Secure XGBoost in Jupyter

Secure XGBoost comes with a demo Jupyter notebook that provides some insight into how one can use the library. The notebook gives an end to end demo of a complete workflow. A practical use case of Secure XGBoost would involve outsourced computation requiring at least two machines (a client who owns the data and a server where computation on the data is done), but the workflow in the notebook has been simplified to require only one machine.

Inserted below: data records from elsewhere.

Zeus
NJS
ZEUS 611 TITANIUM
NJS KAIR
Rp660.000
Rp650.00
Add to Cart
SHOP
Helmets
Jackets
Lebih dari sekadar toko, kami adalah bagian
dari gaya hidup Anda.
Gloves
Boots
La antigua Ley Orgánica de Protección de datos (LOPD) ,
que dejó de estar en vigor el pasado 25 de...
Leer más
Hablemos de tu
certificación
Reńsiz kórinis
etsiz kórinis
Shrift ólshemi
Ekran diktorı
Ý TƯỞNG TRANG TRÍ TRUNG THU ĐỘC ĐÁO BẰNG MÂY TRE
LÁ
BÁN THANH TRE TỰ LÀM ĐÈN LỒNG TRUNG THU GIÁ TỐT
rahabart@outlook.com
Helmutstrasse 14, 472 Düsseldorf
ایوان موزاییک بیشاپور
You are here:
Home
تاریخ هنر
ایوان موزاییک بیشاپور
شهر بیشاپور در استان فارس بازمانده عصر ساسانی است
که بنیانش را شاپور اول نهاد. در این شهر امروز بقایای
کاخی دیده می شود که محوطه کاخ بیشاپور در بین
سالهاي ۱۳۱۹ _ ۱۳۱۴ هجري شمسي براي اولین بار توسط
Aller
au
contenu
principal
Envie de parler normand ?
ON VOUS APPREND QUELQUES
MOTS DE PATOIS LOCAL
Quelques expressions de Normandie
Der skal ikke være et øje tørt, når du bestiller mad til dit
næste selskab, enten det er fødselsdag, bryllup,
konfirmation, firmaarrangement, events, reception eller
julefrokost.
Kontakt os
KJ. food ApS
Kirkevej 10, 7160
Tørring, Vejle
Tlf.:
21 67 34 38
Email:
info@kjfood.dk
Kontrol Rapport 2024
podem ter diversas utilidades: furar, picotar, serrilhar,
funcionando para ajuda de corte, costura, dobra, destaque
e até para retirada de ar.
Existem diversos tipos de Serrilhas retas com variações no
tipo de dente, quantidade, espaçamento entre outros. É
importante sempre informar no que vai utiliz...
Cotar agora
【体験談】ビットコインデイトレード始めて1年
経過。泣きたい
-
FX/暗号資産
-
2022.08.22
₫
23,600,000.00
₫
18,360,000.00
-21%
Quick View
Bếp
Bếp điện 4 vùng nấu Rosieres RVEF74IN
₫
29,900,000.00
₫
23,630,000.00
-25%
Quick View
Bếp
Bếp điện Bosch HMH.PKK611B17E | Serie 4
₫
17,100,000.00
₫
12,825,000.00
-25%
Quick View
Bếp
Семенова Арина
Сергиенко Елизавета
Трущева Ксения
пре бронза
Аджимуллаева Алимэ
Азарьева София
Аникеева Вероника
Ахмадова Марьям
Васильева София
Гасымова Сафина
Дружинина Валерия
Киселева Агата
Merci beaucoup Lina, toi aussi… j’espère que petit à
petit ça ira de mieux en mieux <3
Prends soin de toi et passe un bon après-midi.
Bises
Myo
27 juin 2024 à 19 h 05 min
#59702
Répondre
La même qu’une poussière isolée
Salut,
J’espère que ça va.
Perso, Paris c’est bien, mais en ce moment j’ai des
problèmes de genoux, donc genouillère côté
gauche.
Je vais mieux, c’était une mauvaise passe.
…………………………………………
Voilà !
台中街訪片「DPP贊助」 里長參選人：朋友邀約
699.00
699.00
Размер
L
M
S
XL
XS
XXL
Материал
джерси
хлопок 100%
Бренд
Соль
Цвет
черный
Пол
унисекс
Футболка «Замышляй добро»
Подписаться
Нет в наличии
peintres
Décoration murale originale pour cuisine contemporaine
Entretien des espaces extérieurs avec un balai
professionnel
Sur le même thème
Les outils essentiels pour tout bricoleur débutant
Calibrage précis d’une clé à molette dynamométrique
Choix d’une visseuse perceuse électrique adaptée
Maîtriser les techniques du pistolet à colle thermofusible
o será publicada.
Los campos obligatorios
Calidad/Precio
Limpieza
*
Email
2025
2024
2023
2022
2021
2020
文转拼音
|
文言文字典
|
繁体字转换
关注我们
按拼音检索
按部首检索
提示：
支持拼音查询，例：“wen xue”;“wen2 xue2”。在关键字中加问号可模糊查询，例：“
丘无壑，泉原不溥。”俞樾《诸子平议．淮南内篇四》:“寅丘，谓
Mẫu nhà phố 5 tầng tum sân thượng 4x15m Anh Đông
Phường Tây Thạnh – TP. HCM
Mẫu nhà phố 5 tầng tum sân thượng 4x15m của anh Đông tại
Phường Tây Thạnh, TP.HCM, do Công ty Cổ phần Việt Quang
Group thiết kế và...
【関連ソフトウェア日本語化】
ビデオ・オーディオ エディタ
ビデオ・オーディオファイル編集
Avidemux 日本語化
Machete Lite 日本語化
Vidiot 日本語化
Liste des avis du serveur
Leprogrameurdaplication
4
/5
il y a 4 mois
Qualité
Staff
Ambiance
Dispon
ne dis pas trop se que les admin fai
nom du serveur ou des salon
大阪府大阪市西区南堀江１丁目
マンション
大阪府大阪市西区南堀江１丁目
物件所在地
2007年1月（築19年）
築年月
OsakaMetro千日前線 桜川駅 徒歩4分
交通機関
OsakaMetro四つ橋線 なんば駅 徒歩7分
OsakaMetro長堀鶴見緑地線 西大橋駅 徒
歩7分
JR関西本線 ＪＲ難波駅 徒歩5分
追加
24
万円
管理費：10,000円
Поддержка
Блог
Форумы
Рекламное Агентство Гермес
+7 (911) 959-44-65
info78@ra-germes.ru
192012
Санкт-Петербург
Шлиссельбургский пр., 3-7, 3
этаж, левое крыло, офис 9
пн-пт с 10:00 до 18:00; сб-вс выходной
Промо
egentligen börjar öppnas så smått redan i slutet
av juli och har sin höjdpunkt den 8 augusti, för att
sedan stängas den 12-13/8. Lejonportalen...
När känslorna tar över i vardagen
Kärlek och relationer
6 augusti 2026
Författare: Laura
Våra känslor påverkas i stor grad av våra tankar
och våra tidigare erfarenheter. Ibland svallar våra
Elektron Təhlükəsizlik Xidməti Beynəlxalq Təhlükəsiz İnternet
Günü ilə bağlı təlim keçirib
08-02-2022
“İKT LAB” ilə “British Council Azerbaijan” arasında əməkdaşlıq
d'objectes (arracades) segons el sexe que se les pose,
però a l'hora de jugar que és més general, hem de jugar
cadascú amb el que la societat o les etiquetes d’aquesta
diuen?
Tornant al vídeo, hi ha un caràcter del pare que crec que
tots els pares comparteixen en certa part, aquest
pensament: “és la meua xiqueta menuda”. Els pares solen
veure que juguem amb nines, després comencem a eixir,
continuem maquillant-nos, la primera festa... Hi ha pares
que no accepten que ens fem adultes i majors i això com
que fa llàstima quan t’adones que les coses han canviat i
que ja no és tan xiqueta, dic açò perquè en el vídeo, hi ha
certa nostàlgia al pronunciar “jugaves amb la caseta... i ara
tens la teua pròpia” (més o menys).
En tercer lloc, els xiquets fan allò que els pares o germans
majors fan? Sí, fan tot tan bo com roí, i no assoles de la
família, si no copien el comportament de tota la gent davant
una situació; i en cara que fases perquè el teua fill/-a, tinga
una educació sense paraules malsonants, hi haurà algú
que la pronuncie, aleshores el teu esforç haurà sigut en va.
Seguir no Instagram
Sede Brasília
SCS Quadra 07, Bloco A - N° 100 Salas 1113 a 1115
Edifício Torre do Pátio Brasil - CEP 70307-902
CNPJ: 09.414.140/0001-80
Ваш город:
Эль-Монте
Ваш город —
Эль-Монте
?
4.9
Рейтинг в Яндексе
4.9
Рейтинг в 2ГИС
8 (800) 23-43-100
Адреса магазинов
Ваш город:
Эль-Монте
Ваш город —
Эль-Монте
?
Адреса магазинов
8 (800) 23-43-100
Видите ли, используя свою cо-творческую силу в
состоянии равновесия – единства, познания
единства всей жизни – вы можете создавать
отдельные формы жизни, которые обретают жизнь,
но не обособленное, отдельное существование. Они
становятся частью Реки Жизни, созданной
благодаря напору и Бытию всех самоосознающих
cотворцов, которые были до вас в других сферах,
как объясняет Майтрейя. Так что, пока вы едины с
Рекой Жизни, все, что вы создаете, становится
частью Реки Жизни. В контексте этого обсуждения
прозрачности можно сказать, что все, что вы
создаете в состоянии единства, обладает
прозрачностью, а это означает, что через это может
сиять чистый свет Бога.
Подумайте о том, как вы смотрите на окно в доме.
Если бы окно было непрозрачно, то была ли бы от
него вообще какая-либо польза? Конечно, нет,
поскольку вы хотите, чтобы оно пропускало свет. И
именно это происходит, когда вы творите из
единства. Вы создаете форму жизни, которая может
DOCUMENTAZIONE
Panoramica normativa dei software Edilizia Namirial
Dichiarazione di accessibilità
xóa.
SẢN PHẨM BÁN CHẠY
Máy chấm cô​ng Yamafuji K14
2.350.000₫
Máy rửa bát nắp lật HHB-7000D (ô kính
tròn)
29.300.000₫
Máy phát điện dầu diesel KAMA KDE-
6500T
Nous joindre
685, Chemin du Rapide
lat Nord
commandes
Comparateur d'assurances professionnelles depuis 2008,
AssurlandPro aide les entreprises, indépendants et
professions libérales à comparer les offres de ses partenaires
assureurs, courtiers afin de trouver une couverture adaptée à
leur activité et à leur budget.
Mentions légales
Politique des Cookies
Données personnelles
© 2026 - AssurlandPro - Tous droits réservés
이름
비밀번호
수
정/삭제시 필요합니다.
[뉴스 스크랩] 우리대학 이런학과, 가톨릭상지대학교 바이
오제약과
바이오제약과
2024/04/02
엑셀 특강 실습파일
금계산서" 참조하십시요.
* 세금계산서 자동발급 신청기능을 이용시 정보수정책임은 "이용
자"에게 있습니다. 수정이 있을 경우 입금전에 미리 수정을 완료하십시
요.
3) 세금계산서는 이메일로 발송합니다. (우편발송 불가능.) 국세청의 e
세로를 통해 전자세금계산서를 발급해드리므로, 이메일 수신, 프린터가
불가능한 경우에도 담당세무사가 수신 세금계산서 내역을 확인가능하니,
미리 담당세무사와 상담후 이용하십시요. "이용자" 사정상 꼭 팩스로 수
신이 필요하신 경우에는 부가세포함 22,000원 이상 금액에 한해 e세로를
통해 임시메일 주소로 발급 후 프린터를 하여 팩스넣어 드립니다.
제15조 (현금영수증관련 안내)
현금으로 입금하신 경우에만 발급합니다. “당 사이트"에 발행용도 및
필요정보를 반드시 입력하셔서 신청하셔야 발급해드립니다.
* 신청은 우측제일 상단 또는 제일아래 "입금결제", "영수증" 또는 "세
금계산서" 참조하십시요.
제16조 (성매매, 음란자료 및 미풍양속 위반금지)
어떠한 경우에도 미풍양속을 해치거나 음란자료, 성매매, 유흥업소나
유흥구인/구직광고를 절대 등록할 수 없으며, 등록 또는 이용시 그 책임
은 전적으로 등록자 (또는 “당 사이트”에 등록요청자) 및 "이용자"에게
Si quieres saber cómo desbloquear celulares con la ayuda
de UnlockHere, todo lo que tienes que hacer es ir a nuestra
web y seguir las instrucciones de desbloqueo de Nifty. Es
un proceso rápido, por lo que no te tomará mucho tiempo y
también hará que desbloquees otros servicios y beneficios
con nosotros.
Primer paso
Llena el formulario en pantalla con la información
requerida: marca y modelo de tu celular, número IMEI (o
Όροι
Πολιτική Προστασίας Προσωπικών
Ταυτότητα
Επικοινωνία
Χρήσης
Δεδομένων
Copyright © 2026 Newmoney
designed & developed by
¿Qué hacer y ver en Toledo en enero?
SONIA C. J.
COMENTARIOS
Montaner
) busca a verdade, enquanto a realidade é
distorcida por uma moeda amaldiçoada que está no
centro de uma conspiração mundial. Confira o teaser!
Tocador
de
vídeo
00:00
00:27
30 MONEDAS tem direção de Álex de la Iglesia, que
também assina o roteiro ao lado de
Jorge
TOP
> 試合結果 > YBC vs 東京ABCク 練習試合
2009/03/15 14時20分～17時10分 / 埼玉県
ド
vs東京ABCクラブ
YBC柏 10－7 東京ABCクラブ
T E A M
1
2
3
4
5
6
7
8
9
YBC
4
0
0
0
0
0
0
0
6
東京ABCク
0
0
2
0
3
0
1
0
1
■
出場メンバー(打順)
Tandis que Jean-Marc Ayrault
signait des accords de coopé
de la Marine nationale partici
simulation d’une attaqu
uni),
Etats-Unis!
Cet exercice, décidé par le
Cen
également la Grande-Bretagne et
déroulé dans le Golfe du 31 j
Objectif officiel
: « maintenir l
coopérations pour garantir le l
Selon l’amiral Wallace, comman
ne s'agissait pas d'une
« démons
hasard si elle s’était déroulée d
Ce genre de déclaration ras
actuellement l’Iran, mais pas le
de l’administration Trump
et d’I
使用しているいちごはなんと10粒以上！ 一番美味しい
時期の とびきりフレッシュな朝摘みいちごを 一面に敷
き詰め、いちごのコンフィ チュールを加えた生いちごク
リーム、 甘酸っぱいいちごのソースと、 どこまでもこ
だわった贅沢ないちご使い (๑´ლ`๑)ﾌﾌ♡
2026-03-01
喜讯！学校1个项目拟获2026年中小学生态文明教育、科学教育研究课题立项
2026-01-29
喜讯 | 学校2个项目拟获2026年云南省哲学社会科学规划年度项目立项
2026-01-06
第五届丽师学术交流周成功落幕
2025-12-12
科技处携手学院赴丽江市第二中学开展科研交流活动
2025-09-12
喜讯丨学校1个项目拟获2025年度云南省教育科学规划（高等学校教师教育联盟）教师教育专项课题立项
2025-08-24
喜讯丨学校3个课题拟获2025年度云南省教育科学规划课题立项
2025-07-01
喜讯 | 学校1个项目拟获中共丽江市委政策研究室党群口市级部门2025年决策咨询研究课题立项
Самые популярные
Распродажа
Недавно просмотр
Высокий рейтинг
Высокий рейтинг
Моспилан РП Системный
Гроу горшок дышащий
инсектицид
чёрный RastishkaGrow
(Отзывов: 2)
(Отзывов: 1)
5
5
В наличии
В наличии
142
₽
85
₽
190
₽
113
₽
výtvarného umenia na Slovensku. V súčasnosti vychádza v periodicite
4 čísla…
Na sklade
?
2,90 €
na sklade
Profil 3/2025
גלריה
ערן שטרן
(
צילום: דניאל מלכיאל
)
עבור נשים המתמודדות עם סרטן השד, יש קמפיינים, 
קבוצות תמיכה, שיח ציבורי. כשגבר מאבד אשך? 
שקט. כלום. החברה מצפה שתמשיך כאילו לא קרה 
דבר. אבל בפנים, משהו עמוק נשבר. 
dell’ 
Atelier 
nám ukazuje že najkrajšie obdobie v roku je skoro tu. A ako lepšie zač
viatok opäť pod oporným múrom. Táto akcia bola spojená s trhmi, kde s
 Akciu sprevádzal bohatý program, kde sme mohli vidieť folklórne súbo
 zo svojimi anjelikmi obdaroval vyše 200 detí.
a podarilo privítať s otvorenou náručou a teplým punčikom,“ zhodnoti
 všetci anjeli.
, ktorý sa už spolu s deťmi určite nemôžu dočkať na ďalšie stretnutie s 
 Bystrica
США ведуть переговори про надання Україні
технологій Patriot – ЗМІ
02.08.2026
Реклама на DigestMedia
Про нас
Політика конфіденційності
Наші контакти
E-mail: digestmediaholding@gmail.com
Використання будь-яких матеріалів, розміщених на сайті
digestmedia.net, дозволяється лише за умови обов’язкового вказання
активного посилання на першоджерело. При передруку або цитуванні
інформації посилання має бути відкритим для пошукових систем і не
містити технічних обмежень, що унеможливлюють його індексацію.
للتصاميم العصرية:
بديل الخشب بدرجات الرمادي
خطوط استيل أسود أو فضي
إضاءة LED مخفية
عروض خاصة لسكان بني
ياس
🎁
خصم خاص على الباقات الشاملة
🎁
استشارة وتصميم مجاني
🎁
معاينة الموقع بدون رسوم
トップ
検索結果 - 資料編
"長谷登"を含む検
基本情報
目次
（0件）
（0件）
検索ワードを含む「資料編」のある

The notebook is located at demo/python/jupyter/e2e-demo.ipynb and can also be found here.

An End to End Workflow

There are six main steps in the notebook:

  1. Key Generation

    A symmetric key is generated on the client to encrypt data.

  2. Data Encryption

    The symmetric key is used to encrypt sensitive data.

  3. Enclave Preparation

    An enclave is created, authenticated, and given the necessary keys. Be sure that if an enclave is not available on your machine that you create an enclave in simulation mode.

  4. Data Loading

    Encrypted data is loaded into the enclave.

  5. Training

    A model is securely trained inside the enclave.

  6. Prediction

    The model yields encrypted predictions based off client test data, and the ciphertext is then decrypted.

Note that in the outsourced computation model, steps 1 and 2 are done on the client, and 3, 4, and 5 are done on the server. Inference resulting in encrypted predictions in step 6 happens on the server, and decryption of the encrypted predictions happens on the client.